▶ TASK INSTRUCTIONS:
Copy the entries that appear below in full, leaving out any picture among them.

○ ○ ○ ○

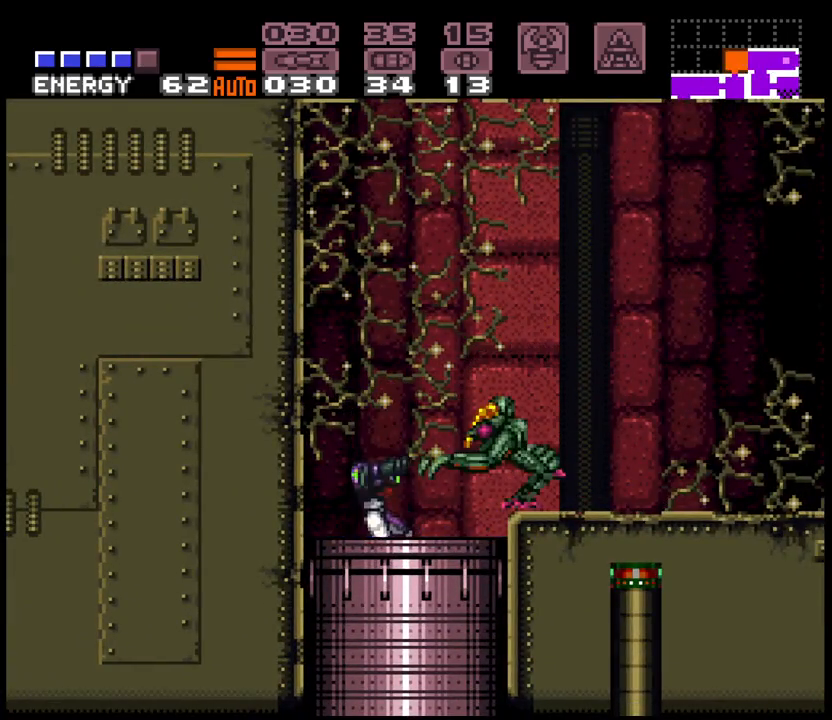
{"dt_ms": 500, "buttons": [], "events": []}
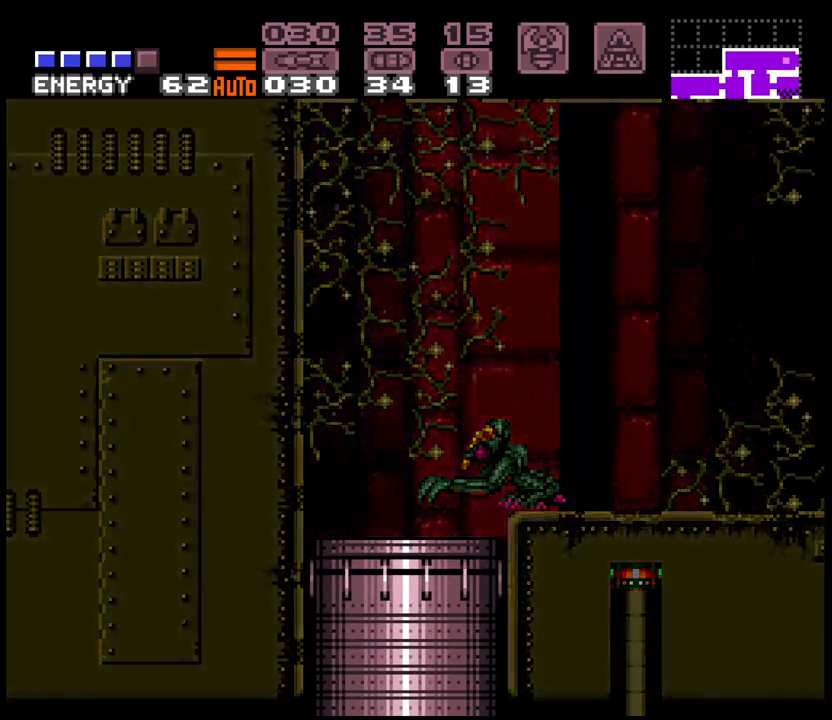
{"dt_ms": 1000, "buttons": ["A", "DPAD_RIGHT"], "events": [[250, "DPAD_RIGHT", "down"], [283, "DPAD_DOWN", "down"], [283, "R1", "down"], [383, "DPAD_RIGHT", "up"], [400, "DPAD_DOWN", "up"], [400, "DPAD_LEFT", "down"], [450, "R1", "up"], [500, "DPAD_LEFT", "up"], [617, "DPAD_RIGHT", "down"], [783, "A", "down"]]}
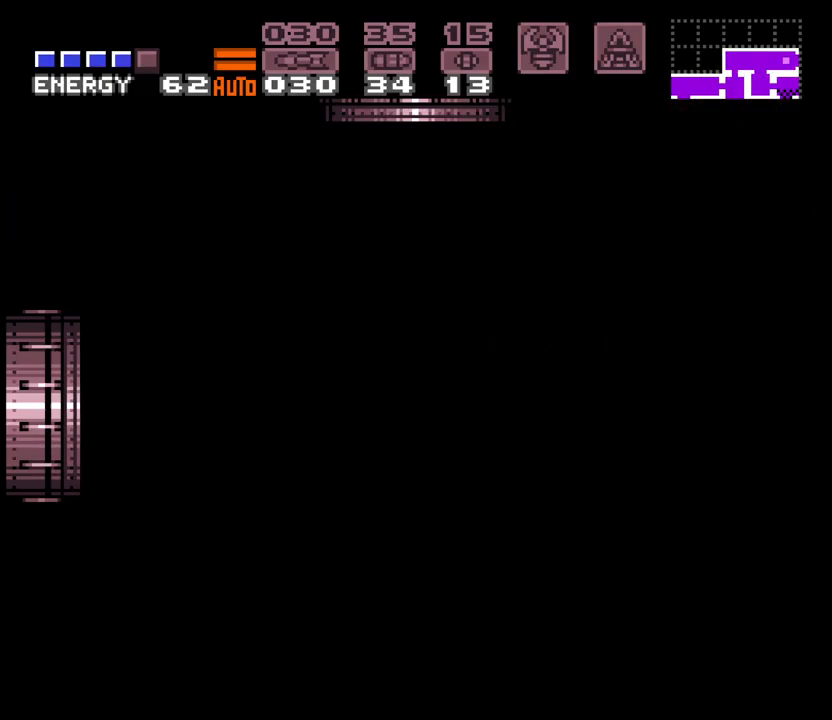
{"dt_ms": 500, "buttons": ["A", "DPAD_RIGHT"], "events": [[67, "L1", "down"], [117, "L1", "up"]]}
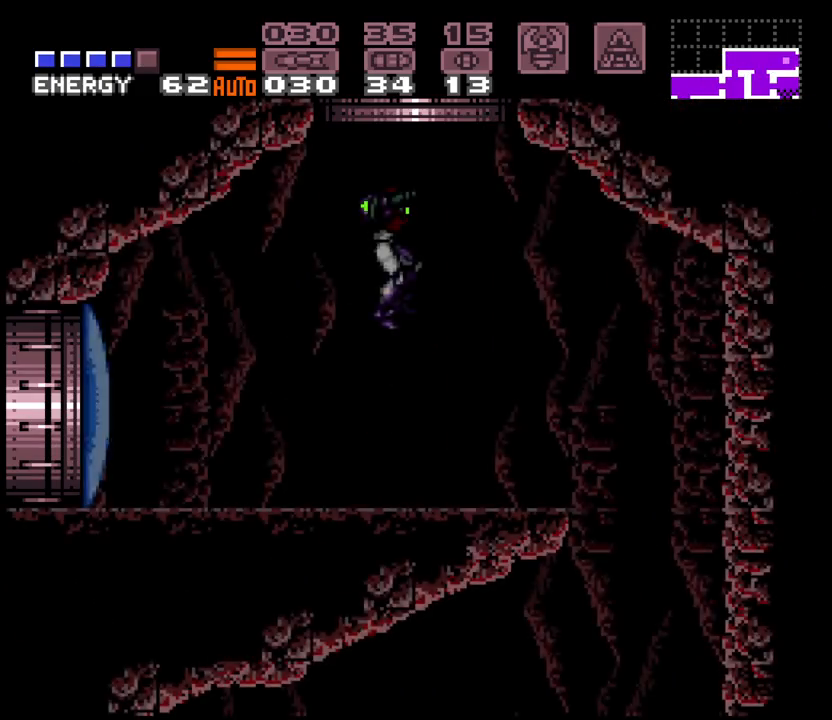
{"dt_ms": 500, "buttons": ["A", "DPAD_RIGHT"], "events": []}
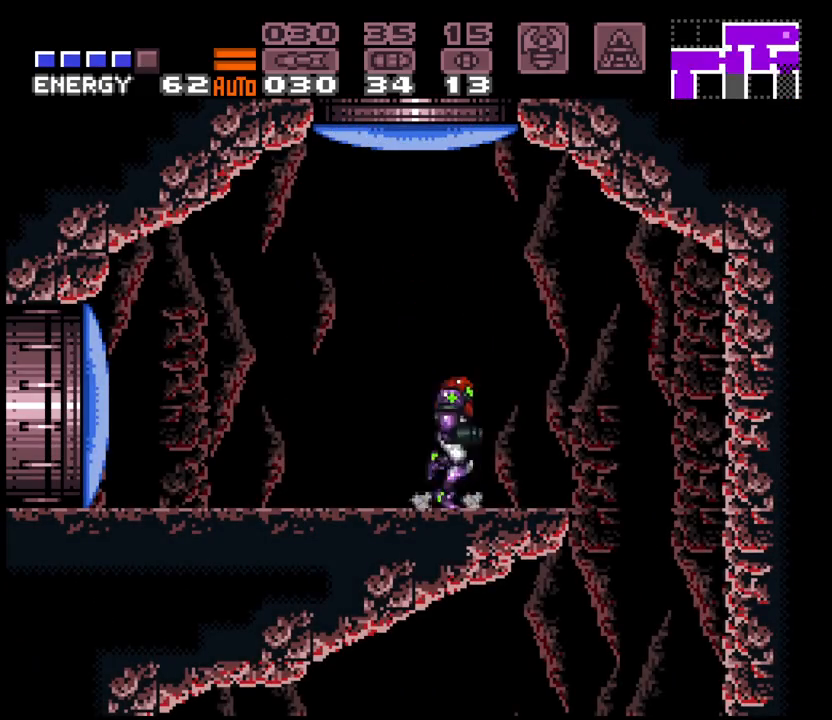
{"dt_ms": 1000, "buttons": ["DPAD_RIGHT"], "events": [[200, "A", "up"], [200, "DPAD_RIGHT", "up"], [217, "DPAD_LEFT", "down"], [300, "DPAD_LEFT", "up"], [300, "X", "down"], [333, "DPAD_RIGHT", "down"], [333, "L1", "down"], [383, "B", "down"], [417, "L1", "up"], [417, "X", "up"], [433, "B", "up"]]}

○ ○ ○ ○

▶ FINISHED EXERCISE:
{"dt_ms": 500, "buttons": [], "events": []}
{"dt_ms": 1000, "buttons": ["A", "DPAD_RIGHT"], "events": [[250, "DPAD_RIGHT", "down"], [283, "DPAD_DOWN", "down"], [283, "R1", "down"], [383, "DPAD_RIGHT", "up"], [400, "DPAD_DOWN", "up"], [400, "DPAD_LEFT", "down"], [450, "R1", "up"], [500, "DPAD_LEFT", "up"], [617, "DPAD_RIGHT", "down"], [783, "A", "down"]]}
{"dt_ms": 500, "buttons": ["A", "DPAD_RIGHT"], "events": [[67, "L1", "down"], [117, "L1", "up"]]}
{"dt_ms": 500, "buttons": ["A", "DPAD_RIGHT"], "events": []}
{"dt_ms": 1000, "buttons": ["DPAD_RIGHT"], "events": [[200, "A", "up"], [200, "DPAD_RIGHT", "up"], [217, "DPAD_LEFT", "down"], [300, "DPAD_LEFT", "up"], [300, "X", "down"], [333, "DPAD_RIGHT", "down"], [333, "L1", "down"], [383, "B", "down"], [417, "L1", "up"], [417, "X", "up"], [433, "B", "up"]]}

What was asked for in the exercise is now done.